I tried this: v_R1 = R1*vo/(R1+R2) Then for the non-inverting input I wrote: va - vb + Rb*I1 + Ra*I1 = 0 I1 = (vb - va)/(Ra + Rb) v1 = va + Ra*I1 or v1 = vb - Rb*I1 replacing I1 in the above equation by (vb - va)/(Ra + Rb), I get: But is this the easiest way? Jesus, I struggled a lot!
It was a big struggle for me, not for the math, but for the time I took to understand how to take v1 in terms of va and vb... And of course that I need to come up with some mnemonic to shorten the time I take in the analysis itself! I can't take this long on an exam! I can yet, give it another look:
But now, my question is: Could I write this equation only from knowing the basic non-inverting amplifier gain equation, which is:
Well, yes. All you have to do is to solve for V1 in terms of Va and Vb. V1 = Va - I1*Ra and I1 : I1 = (Va - Vb)/(Ra + Rb) So we have V1 = Va - (Va - Vb)/(Ra + Rb) *Ra = Va - (Va - Vb)*Ra/(Ra + Rb) Vo = (1 + R2/R1) * [Va - (Va - Vb)*Ra/(Ra + Rb)] And notice that my solution is slightly different than yours. Or we can use a superposition and solve for Vo directly.

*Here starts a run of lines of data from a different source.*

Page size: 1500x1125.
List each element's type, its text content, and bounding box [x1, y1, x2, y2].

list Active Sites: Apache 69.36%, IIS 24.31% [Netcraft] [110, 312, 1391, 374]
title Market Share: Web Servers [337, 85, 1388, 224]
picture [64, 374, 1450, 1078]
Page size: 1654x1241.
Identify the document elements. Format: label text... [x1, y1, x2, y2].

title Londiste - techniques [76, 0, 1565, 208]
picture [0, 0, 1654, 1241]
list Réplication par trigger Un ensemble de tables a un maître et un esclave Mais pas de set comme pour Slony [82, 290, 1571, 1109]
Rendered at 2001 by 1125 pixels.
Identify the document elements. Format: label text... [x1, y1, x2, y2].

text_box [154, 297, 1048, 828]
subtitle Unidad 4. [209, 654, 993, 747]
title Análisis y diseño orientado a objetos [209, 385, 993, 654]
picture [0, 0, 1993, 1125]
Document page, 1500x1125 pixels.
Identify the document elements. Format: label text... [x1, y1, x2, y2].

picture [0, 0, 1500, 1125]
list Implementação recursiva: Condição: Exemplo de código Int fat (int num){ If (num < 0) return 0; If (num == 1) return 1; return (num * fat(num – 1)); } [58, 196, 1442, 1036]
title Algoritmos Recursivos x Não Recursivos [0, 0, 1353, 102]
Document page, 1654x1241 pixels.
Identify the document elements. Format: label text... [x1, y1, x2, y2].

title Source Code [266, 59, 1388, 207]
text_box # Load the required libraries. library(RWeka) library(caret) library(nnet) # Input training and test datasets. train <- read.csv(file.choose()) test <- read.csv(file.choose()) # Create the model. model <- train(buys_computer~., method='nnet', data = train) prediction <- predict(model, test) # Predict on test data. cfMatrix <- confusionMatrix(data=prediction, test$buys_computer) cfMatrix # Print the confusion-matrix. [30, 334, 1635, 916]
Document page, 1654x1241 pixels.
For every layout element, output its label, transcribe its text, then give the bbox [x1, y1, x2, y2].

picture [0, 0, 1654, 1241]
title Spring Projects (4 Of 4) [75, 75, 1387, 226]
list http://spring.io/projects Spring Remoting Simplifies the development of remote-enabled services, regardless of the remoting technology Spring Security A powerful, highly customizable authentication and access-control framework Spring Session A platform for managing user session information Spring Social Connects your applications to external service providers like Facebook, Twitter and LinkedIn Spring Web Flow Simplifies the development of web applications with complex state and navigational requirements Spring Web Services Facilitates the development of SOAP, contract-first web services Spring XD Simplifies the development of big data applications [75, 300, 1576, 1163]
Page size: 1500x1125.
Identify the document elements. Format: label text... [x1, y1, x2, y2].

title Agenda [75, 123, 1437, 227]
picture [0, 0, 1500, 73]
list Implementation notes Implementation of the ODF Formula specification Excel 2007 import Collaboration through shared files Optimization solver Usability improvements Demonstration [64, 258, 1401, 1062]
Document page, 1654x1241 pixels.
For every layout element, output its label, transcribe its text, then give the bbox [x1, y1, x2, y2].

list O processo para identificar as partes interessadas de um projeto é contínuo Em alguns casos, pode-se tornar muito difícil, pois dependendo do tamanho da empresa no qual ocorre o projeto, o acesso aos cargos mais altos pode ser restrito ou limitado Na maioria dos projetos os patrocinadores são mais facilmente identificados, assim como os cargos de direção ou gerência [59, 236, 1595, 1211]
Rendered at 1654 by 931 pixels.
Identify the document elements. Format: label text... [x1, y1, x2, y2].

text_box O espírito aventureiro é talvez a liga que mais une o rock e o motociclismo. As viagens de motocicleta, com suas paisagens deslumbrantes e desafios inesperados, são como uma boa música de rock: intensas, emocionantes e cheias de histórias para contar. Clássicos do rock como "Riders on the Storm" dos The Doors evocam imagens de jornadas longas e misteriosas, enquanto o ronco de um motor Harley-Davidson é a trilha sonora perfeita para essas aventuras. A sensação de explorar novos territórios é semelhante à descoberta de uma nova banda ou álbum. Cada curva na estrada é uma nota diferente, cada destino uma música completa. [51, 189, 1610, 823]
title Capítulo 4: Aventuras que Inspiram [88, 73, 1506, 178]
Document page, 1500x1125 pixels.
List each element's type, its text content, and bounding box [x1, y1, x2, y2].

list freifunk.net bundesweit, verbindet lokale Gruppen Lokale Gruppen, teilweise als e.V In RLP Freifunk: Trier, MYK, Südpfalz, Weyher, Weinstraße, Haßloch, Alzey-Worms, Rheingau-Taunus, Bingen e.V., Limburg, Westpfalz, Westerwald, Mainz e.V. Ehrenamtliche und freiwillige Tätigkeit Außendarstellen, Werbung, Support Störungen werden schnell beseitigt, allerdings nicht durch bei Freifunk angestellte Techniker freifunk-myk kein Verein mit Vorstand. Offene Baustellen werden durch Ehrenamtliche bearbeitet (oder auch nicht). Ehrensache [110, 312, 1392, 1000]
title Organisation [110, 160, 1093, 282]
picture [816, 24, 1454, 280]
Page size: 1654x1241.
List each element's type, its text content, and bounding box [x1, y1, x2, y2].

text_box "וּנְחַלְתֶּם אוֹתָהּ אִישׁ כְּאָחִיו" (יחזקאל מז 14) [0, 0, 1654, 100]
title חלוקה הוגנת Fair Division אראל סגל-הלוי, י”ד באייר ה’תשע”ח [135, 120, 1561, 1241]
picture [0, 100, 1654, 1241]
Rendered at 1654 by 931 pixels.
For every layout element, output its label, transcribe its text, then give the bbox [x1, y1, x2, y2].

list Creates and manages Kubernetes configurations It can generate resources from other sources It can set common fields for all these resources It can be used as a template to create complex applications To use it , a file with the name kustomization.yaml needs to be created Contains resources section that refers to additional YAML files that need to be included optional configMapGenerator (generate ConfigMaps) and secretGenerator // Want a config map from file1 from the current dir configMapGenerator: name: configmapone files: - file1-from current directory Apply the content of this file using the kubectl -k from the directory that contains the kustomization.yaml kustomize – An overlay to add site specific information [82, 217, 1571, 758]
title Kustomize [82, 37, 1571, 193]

Oh yes, but that is roughly what I did, right? You just took out the minus sign inside the vb-va parenthesis and therefore it comes -(va-vb). I'm asking this because I always hear our teacher just throwing out the vo expressions with just quick analysis by inspection and I have the idea that I'm really missing something here!